WHAT YOU ARE ASKED TO DO. Each line below from the one containing "392 551 2.53" through the one containing "479 178 58.08" is to be given again exactly, and no line outside that span.

--- RECORD EXTRACTS Enclosed Below ---

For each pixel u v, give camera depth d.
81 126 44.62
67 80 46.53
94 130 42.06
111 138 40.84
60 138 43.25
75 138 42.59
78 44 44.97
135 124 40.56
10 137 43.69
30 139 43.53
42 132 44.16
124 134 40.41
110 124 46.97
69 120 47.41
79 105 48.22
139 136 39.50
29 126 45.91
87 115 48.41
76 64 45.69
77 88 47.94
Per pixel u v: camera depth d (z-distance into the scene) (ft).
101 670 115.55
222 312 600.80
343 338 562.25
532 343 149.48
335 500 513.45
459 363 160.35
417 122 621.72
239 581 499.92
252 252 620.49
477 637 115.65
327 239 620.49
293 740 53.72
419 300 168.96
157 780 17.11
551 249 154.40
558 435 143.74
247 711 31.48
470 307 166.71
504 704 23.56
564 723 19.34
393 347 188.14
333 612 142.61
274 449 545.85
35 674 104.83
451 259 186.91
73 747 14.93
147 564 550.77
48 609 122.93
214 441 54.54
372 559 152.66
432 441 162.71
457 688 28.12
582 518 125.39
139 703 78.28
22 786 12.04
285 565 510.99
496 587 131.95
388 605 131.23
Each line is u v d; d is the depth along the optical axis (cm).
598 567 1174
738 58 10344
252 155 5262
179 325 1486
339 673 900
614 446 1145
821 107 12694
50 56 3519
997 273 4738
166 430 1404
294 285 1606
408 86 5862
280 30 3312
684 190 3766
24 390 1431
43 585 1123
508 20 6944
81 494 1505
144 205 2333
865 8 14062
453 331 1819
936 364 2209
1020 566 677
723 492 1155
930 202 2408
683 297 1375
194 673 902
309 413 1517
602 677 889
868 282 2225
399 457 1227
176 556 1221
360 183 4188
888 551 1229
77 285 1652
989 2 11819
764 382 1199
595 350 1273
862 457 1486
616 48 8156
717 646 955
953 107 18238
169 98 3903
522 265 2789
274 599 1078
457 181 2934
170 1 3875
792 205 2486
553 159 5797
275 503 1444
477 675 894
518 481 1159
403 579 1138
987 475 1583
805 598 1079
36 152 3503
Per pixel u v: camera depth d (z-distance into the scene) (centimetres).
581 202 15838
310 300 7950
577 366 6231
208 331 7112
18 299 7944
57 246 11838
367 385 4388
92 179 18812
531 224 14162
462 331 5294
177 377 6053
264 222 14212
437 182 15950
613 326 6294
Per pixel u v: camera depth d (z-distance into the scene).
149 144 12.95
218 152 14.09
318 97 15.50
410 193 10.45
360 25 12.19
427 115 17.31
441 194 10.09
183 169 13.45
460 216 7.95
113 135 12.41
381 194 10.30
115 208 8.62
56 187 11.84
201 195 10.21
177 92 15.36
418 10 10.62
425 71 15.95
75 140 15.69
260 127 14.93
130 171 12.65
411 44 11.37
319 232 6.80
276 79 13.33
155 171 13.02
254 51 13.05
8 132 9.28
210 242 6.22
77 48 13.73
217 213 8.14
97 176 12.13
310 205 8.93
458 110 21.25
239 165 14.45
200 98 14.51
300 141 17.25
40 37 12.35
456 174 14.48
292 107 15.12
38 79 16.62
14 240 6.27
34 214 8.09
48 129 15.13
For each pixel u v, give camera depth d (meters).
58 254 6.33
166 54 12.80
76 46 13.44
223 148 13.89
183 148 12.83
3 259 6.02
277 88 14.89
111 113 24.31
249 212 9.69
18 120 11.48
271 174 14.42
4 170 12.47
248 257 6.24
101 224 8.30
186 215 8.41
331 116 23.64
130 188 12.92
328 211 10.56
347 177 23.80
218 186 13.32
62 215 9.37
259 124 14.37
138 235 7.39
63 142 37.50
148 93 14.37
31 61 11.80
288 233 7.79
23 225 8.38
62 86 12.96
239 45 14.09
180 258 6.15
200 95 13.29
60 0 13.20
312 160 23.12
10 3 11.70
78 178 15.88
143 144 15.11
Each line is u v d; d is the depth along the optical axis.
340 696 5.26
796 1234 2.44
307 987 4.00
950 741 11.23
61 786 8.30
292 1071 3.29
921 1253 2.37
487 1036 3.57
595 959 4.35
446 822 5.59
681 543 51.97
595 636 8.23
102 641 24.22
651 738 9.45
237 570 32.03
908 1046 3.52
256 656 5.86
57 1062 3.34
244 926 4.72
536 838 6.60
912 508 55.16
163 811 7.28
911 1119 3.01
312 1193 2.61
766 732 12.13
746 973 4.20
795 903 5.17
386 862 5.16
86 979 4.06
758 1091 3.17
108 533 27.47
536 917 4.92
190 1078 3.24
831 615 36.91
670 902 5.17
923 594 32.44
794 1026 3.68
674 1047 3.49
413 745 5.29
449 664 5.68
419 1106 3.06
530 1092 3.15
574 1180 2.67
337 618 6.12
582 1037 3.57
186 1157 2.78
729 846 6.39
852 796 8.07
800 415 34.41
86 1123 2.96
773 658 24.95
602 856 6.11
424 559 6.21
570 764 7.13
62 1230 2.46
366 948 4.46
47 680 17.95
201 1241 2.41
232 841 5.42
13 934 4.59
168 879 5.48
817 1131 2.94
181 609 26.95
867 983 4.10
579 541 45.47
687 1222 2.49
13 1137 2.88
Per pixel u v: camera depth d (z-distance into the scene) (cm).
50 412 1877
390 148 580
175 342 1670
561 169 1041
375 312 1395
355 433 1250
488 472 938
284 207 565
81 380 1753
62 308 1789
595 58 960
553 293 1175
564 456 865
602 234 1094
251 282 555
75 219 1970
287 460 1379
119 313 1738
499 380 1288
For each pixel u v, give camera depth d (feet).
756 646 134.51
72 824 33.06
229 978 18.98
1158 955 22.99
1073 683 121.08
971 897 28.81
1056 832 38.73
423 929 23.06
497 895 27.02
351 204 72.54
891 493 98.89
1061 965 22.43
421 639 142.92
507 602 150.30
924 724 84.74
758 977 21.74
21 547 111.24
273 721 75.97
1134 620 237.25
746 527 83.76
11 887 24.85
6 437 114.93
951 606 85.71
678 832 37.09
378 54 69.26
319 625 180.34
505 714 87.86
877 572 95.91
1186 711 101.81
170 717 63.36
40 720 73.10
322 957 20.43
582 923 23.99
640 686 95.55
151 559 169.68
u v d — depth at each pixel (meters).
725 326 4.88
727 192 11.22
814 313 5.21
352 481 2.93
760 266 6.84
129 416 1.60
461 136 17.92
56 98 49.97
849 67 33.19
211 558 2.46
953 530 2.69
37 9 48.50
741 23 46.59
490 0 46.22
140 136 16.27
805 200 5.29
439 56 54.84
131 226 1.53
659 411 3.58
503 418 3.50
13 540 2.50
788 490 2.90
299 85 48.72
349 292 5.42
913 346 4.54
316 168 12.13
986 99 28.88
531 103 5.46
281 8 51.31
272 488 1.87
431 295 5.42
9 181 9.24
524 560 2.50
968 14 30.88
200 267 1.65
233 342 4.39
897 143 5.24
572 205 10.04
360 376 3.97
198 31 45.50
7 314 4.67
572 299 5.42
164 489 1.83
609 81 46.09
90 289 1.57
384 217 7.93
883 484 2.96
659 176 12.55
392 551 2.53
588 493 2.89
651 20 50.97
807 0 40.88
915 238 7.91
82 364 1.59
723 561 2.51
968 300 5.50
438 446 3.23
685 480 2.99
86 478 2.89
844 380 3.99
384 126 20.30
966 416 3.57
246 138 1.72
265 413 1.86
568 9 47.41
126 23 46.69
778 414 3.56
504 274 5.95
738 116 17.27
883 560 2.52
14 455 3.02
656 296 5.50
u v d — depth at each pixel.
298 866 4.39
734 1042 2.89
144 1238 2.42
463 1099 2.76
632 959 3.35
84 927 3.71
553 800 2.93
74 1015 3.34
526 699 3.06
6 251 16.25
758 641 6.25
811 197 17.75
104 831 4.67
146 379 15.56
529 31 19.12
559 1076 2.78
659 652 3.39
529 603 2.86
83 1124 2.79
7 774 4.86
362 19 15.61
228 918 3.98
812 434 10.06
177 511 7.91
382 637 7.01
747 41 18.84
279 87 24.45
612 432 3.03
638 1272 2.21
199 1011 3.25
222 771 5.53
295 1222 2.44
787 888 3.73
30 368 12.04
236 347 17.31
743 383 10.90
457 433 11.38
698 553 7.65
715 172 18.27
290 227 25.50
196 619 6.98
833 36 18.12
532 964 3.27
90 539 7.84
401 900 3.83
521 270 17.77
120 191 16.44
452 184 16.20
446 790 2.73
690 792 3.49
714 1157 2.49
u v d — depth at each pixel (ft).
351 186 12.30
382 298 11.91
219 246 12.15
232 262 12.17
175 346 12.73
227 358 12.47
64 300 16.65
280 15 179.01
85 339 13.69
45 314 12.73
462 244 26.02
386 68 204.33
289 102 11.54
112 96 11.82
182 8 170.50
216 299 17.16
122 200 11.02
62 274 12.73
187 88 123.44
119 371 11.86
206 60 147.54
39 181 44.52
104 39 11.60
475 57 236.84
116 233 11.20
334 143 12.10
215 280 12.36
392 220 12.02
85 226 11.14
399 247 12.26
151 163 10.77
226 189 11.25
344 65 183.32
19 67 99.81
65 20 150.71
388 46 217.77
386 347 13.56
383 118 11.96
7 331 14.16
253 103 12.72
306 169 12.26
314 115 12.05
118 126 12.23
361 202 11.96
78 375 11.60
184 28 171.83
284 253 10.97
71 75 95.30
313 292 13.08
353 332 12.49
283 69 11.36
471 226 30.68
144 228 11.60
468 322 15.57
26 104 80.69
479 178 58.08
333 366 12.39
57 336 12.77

--- End of Enclosed RECORD EXTRACTS ---

YOUR SOLUTION.
392 551 2.53
588 493 2.89
651 20 50.97
807 0 40.88
915 238 7.91
82 364 1.59
723 561 2.51
968 300 5.50
438 446 3.23
685 480 2.99
86 478 2.89
844 380 3.99
384 126 20.30
966 416 3.57
246 138 1.72
265 413 1.86
568 9 47.41
126 23 46.69
778 414 3.56
504 274 5.95
738 116 17.27
883 560 2.52
14 455 3.02
656 296 5.50
u v d — depth at each pixel.
298 866 4.39
734 1042 2.89
144 1238 2.42
463 1099 2.76
632 959 3.35
84 927 3.71
553 800 2.93
74 1015 3.34
526 699 3.06
6 251 16.25
758 641 6.25
811 197 17.75
104 831 4.67
146 379 15.56
529 31 19.12
559 1076 2.78
659 652 3.39
529 603 2.86
83 1124 2.79
7 774 4.86
362 19 15.61
228 918 3.98
812 434 10.06
177 511 7.91
382 637 7.01
747 41 18.84
279 87 24.45
612 432 3.03
638 1272 2.21
199 1011 3.25
222 771 5.53
295 1222 2.44
787 888 3.73
30 368 12.04
236 347 17.31
743 383 10.90
457 433 11.38
698 553 7.65
715 172 18.27
290 227 25.50
196 619 6.98
833 36 18.12
532 964 3.27
90 539 7.84
401 900 3.83
521 270 17.77
120 191 16.44
452 184 16.20
446 790 2.73
690 792 3.49
714 1157 2.49
u v d — depth at each pixel (ft).
351 186 12.30
382 298 11.91
219 246 12.15
232 262 12.17
175 346 12.73
227 358 12.47
64 300 16.65
280 15 179.01
85 339 13.69
45 314 12.73
462 244 26.02
386 68 204.33
289 102 11.54
112 96 11.82
182 8 170.50
216 299 17.16
122 200 11.02
62 274 12.73
187 88 123.44
119 371 11.86
206 60 147.54
39 181 44.52
104 39 11.60
475 57 236.84
116 233 11.20
334 143 12.10
215 280 12.36
392 220 12.02
85 226 11.14
399 247 12.26
151 163 10.77
226 189 11.25
344 65 183.32
19 67 99.81
65 20 150.71
388 46 217.77
386 347 13.56
383 118 11.96
7 331 14.16
253 103 12.72
306 169 12.26
314 115 12.05
118 126 12.23
361 202 11.96
78 375 11.60
184 28 171.83
284 253 10.97
71 75 95.30
313 292 13.08
353 332 12.49
283 69 11.36
471 226 30.68
144 228 11.60
468 322 15.57
26 104 80.69
479 178 58.08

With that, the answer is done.